» **DOCUMENT EXTRACT**
----------------

To me your statement: “So I could have a chance of getting $5 million from VC and starting my own company and being independant or taking a $100K/year job with IBM and find that you have less and less control on your own product. NO THANKS!” means you said no thanks to _both_ solutions since there was no indication of it being only one of the options you said no to.
Nothing prevents you from making money on FLOSS, but don’t expect a simple shareware-like application to do the trick. You need to come up with something really good.
And I’ve never seen any good shareware. Not in the DOS-days, not in the Windows-days, nor today.
The End User Software Market has never been profitable. And none of the shareware applications deserve a cent. I can write better software myself – and I’ve done that.
Oh do tell that to Microsoft and Apple!. Look at Winzip – in 1990s they were the main compression company – now I can get 1000 open source zip tools and never have to pay for Winzip again.
Nothing prevents you from making money on FLOSS, but don’t expect a simple shareware-like application to do the trick. You need to come up with something really good.
Trust me you cannot make money off FLOSS – just be realistic. Let’s say I’m the creator of XMMS and if all other media players on Linux also charged money, I would make the most money. Now if I give out my source code under some FLOSS license, the first guy to buy my $29.99 media player will put it on a ftp site for all to download. STRIKE I
Let’s also assume that I can make money off support – just tell me when the hell did you ever call up the developers of XMMS and paid them money to tell you how to load a plugin?. Chances are you got on USENET or on IRC and got your answer. STRIKE II
Finally FSF says make money of manuals and widget frosting. Now I live in America and the “usual” going rate for widget frosting is say $75/hour and I say minimum of 20hours to create say a plugin to play Windows Media. Now since you have the source code for XMMS, you can easily put it up for bid and some outfit in Bangalore says we’ll do it for $15/hour in 25hours.

----------------

» **SUPPLIED MATERIAL**
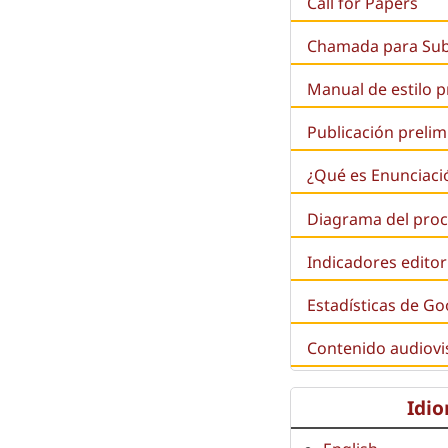
Call for Papers
Chamada para Su
Manual de estilo 
Publicación prelim
¿Qué es
Enunciaci
Diagrama del proc
Indicadores editor
Estadísticas de Go
Contenido audiovi
Idi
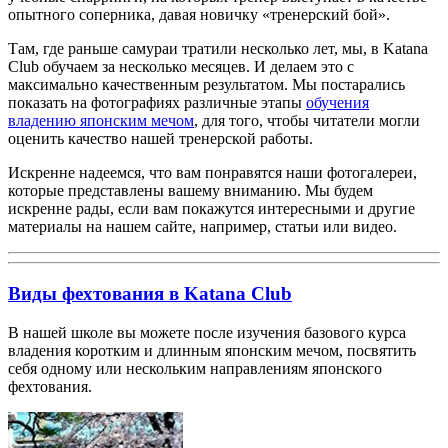
опытного соперника, давая новичку «тренерский бой».
Там, где раньше самураи тратили несколько лет, мы, в Katana
Club обучаем за несколько месяцев. И делаем это с
максимально качественным результатом. Мы постарались
показать на фотографиях различные этапы
обучения
владению японским мечом
, для того, чтобы читатели могли
оценить качество нашей тренерской работы.
Искренне надеемся, что вам понравятся наши фотогалереи,
которые представлены вашему вниманию. Мы будем
искренне рады, если вам покажутся интересными и другие
материалы на нашем сайте, например, статьи или видео.
Виды фехтования в Katana Club
В нашей школе вы можете после изучения базового курса
владения коротким и длинным японским мечом, посвятить
себя одному или нескольким направлениям японского
фехтования.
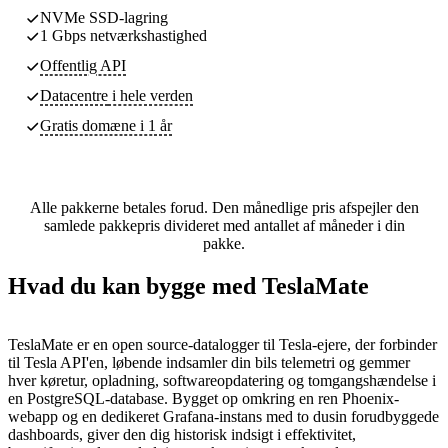
NVMe SSD-lagring
1 Gbps netværkshastighed
Offentlig API
Datacentre
i hele verden
Gratis domæne i 1 år
Alle pakkerne betales forud. Den månedlige pris afspejler den
samlede pakkepris divideret med antallet af måneder i din
pakke.
Hvad du kan bygge med TeslaMate
TeslaMate er en open source-datalogger til Tesla-ejere, der forbinder
til Tesla API'en, løbende indsamler din bils telemetri og gemmer
hver køretur, opladning, softwareopdatering og tomgangshændelse i
en PostgreSQL-database. Bygget op omkring en ren Phoenix-
webapp og en dedikeret Grafana-instans med to dusin forudbyggede
dashboards, giver den dig historisk indsigt i effektivitet,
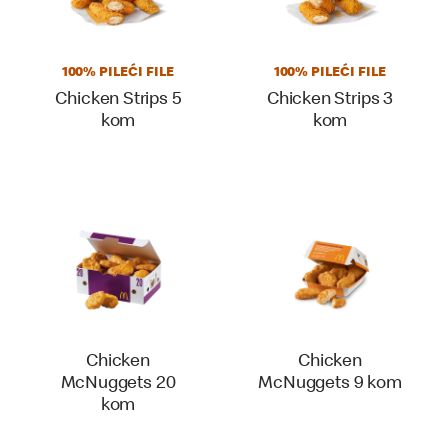
100% PILEĆI FILE
100% PILEĆI FILE
Chicken Strips 5
Chicken Strips 3
kom
kom
Chicken
Chicken
McNuggets 20
McNuggets 9 kom
kom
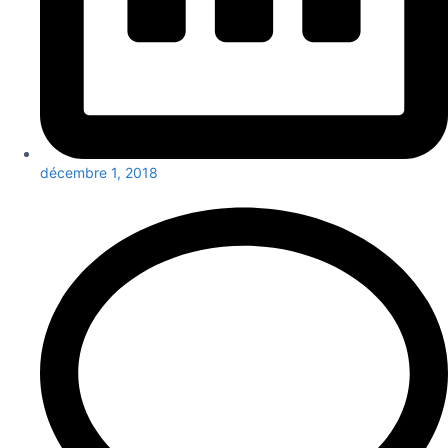
décembre 1, 2018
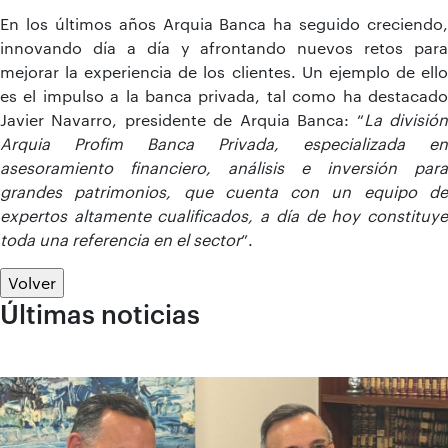
En los últimos años Arquia Banca ha seguido creciendo,
innovando día a día y afrontando nuevos retos para
mejorar la experiencia de los clientes. Un ejemplo de ello
es el impulso a la banca privada, tal como ha destacado
Javier Navarro, presidente de Arquia Banca: “
La divisió
Arquia Profim Banca Privada, especializada en
asesoramiento financiero, análisis e inversión para
grandes patrimonios, que cuenta con un equipo de
expertos altamente cualificados, a día de hoy constituye
toda una referencia en el sector
”.
Volver
Últimas noticias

----------------

» **BRIEF 1**
Can you extract the passage of the comment on making money from FLOSS that runs from "And I’ve never" up to and including "I’ve done that."?
» **BRIEF 2**
How would the comment on making money from FLOSS go on after its final sentence? Write the continuation.

» **ANSWER SPACE 1**
And I’ve never seen any good shareware. Not in the DOS-days, not in the Windows-days, nor today.
The End User Software Market has never been profitable. And none of the shareware applications deserve a cent. I can write better software myself – and I’ve done that.

» **ANSWER SPACE 2**
There goes my money – STRIKE III
My ONLY way out is to make XMMS so convoluted that it depends on an installation of MySQL, setting up some kind of Database for storing media and setting up an Apache Webserver for displaying Play lists. Tell me, would you ever use that solution?
Edited 2007-02-20 03:53
They are people who are getting software for free on the backs of developers. The IBMs, Novells, Redhats have been riding this gravy train on the backs of developers cheering them on. But the net result is a drop in CS undergrads, a drop in Software-only based companies.
Well, that’s quite the luddite attitude. The development model is shifting and nothing is going to change that, so adapt or move on.
Yes, the US suffered a decline in terms of CS grads but it has nothing to do with FLOSS. It was fallout from the dot com bust which resulted in a glut of comp sci people with a sharply reduced job market, and there’s a perception that outsourcing is going to “rob” jobs. And actually, I recall reading somewhere that 2006 saw the first increase in CS enrollment since 2000, though I’ll admit that I can’t remember where so take that with a grain of salt. I can’t be bothered googling for it.
Anyways, in reality, the US Dept of Labor is projecting a 48% growth in the number of application developers by 2014, based on 2004 statistics. If FLOSS is having a negative impact on employment potential, it’s hard to see where. That the US is unable to generate enough domestic CS grads to meet demand is unrelated to that fact, and the US will simply have to lure overseas workers to meet the demand for positions they’re unable to fill domestically.
So FLOSS isn’t killing jobs by putting proprietary developers out of work, how can that be? Here’s a point that was noted in a recent EU study on the economic impact of FLOSS in global and European markets:
Proprietary packaged software firms account for well below 10% of employment of software developers in the U.S., and “IT user” first account for over 70% of software developers employed with a similar salary (and thus skill) level. This suggests a relatively low potential for cannibalisation of proprietary software jobs by FLOSS, and suggests a relatively high potential for software developers jobs to become increasingly FLOSS-related.
Fancy that.
You should take a look at the report, it’s fairly exhaustive and, well, refutes just about every point you’re making. It’s big, but it’s an interesting read: http://ec.europa.eu/enterprise/ict/policy/doc/2006-11-20-flossimpac…
The long and the short is that FLOSS is here and it’s staying. It’s not a job killer, in fact it creates new opportunities for skilled knowledge workers due to the shift in support and development methodologies.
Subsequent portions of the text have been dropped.